Recently I spoke to a senior 
executve at a very large manufacturing company that is 100% 
certain that their principal product line will be completely 
obsolete within five years, most of you would say it is 
obsolete today. Their idea of forward planning for the change 
is not investing in any new equipment that is unlikely to see 
a return before that time.

How many senior executives in Internet operators are consciously
not investing in any IPv4 products that will not provide a 
return before the global IPv4 space is exhausted.
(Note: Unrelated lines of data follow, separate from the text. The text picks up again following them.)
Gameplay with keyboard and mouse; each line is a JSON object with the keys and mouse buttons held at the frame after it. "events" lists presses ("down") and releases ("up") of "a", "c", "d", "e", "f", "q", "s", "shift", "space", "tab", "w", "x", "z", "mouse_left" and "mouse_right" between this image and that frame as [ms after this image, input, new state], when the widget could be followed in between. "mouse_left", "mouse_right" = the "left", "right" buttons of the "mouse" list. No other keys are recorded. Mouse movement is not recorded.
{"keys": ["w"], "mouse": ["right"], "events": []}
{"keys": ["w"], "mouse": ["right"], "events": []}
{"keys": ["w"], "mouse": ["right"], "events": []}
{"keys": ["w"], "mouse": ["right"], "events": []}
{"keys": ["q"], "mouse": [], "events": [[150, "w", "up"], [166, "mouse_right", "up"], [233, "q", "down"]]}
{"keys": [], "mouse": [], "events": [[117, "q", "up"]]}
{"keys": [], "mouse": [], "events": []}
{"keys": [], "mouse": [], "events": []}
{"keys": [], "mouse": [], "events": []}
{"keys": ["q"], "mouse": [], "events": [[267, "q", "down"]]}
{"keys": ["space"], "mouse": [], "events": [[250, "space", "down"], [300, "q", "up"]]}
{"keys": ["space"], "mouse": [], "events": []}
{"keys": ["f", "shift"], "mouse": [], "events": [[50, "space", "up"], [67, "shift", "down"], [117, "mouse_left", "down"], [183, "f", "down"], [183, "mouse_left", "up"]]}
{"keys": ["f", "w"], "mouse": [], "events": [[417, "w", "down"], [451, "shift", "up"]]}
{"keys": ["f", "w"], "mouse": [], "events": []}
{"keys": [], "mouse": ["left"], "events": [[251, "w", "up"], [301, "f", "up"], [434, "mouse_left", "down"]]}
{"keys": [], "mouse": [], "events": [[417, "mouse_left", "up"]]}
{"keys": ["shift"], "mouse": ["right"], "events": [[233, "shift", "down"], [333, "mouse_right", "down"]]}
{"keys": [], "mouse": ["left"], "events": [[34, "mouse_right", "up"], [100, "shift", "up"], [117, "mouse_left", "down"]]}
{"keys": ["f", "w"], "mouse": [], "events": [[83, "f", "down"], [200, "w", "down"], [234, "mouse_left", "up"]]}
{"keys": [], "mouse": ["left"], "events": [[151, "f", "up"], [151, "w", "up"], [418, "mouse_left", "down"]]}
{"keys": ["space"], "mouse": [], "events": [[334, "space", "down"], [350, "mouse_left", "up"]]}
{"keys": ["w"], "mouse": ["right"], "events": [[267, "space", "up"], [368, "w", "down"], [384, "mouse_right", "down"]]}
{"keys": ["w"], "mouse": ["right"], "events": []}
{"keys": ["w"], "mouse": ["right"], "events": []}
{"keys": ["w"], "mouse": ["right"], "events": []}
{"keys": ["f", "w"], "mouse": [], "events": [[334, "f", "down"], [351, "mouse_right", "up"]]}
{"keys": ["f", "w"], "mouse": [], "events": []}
I believe that
very few such executives have even made this fundamental decision.

As a result, there is not yet enough pressure on vendors to get
their products IPv6 ready before 2010. Where are the Internet 
gateways that seamlessly work with IPv4 or IPv6 on either side
of the box? Where are the OSS systems? Where are the firewalls,
load balancers, and other linchpins of the data center? Given the
fact that network operators need a fair amount of lead time to test
and certify new equipment (or software) before easing it into
production in stages, I don't believe that we are as advanced as
we need to be by this point in time.

Mere exhaustion of the IPv4 address space is not going to be 
a sufficient incentive unless (1) it is certain to happen in 
the next two quarters and (2) the impact is certain to be 
negative on the specific stakeholder in question. 

Even this is problematic because the fund managers and 
investment analysts are not yet asking senior executives
how they plan to mitigate IPv4 exhaustion. If senior executives
don't consider the issue, then they won't take action even if
it is certain to happen in the next two quarters.

If we are to turn the stakeholders around we have to offer 
them a compelling proposition. Merely preventing the 
exhaustion of the unallocated IPv4 pool is not a sufficient 
incentive for a stakeholder executive sitting on a large pool 
of unused addresses. 

It is not the exhaustion of the free pool that should be feared.
It is the fact that your IPv4 network will lose the ability to
grow (and therefore drive growth in revenue) when there are no
free addresses. You will be forced to spend a lot of money on
either implementing IPv6 in a last minute panic, or spend a lot
of money on "strings and sealing wax" to make IPv4 services more
or less feasible. 

The sooner that companies take action, the sooner they can navigate
an optimal path through these waters. In some case, spending on 
things like double NAT for IPv4 may well provide a return on 
investment, but that has to be balanced against a scenario in 
which more investment dollars go towards making an IPv6 Internet
service functionable earlier.

Unless I've missed something recent, the IETF did not do a lot of
work on the scenario where IPv4 islands need to communicate over
an IPv6 Internet, talking to both IPv4 and IPv6 services. Yet this
core-outwards scenario seems to be the primary transition scenario
that we are driving towards. The first companies to be impacted
by lack of IPv4 addresses are the core network operators, so they
must transition to IPv6 before the end user islands.